Semantic Richness or Geometric Reasoning? The Fragility of VLM's Visual Invariance
AI 摘要
VLM在几何变换下表现脆弱,缺乏鲁棒的空间不变性和等变性,空间推理能力不足。
主要贡献
- 揭示了VLM在几何变换下的脆弱性
- 系统评估了VLM在不同视觉领域(草图、照片、艺术)的表现
- 指出了VLM语义理解和空间推理之间的差距
方法论
通过在不同视觉领域应用旋转、缩放等几何变换,评估VLM的性能下降情况。
原文摘要
This work investigates the fundamental fragility of state-of-the-art Vision-Language Models (VLMs) under basic geometric transformations. While modern VLMs excel at semantic tasks such as recognizing objects in canonical orientations and describing complex scenes, they exhibit systematic failures at a more fundamental level: lack of robust spatial invariance and equivariance required to reliably determine object identity under simple rotations, scaling, and identity transformations. We demonstrate this limitation through a systematic evaluation across diverse visual domains, including symbolic sketches, natural photographs, and abstract art.
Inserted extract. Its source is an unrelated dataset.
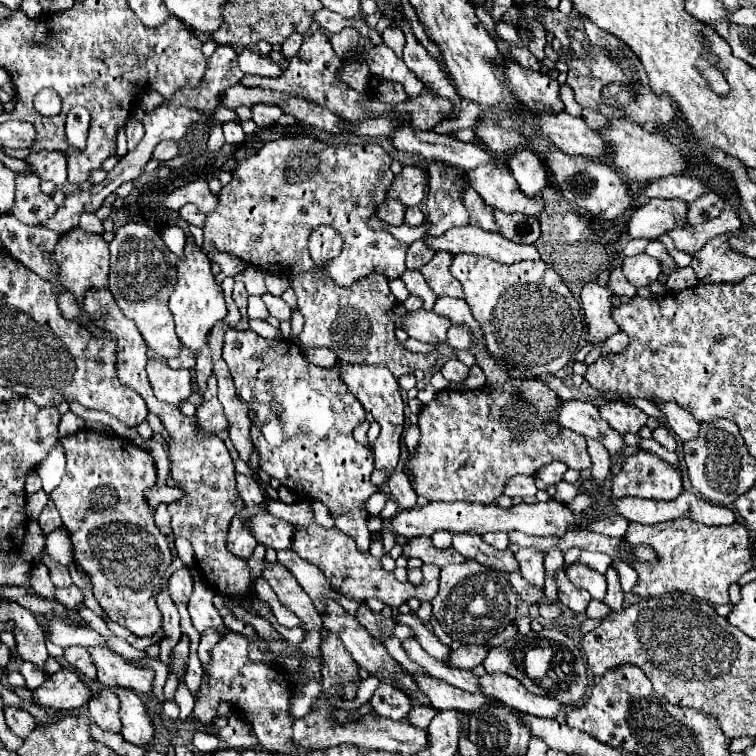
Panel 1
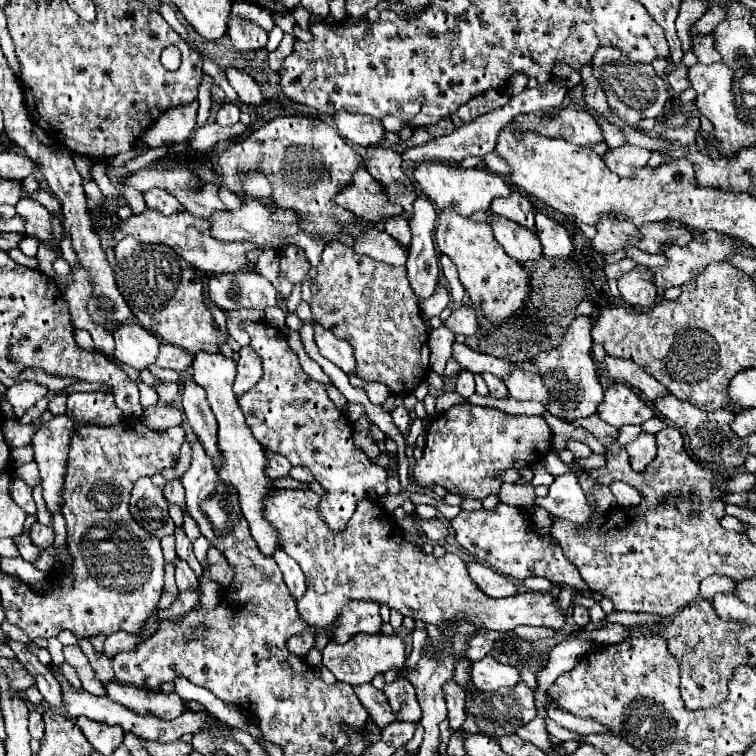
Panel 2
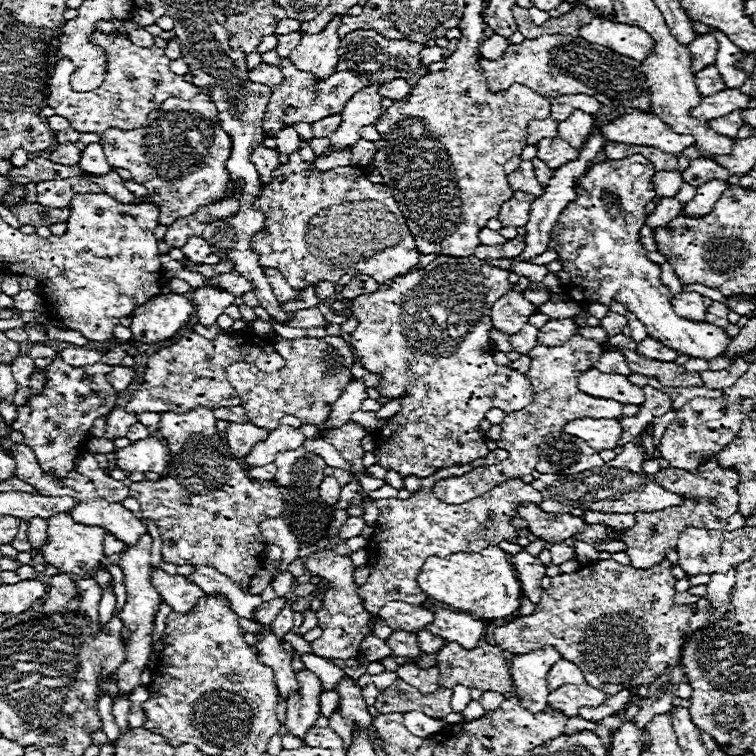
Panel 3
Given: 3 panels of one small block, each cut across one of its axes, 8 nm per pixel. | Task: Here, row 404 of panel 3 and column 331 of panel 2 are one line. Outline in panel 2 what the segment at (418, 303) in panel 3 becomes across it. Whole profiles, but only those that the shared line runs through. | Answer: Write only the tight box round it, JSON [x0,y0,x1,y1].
[238,322,386,530]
Performance drops sharply as semantic content becomes sparse, and this behavior is observed across architectures, model capacities, and prompting strategies. Overall, our results reveal a systematic gap between semantic understanding and spatial reasoning in current VLMs, highlighting the need for stronger geometric grounding in future multimodal systems.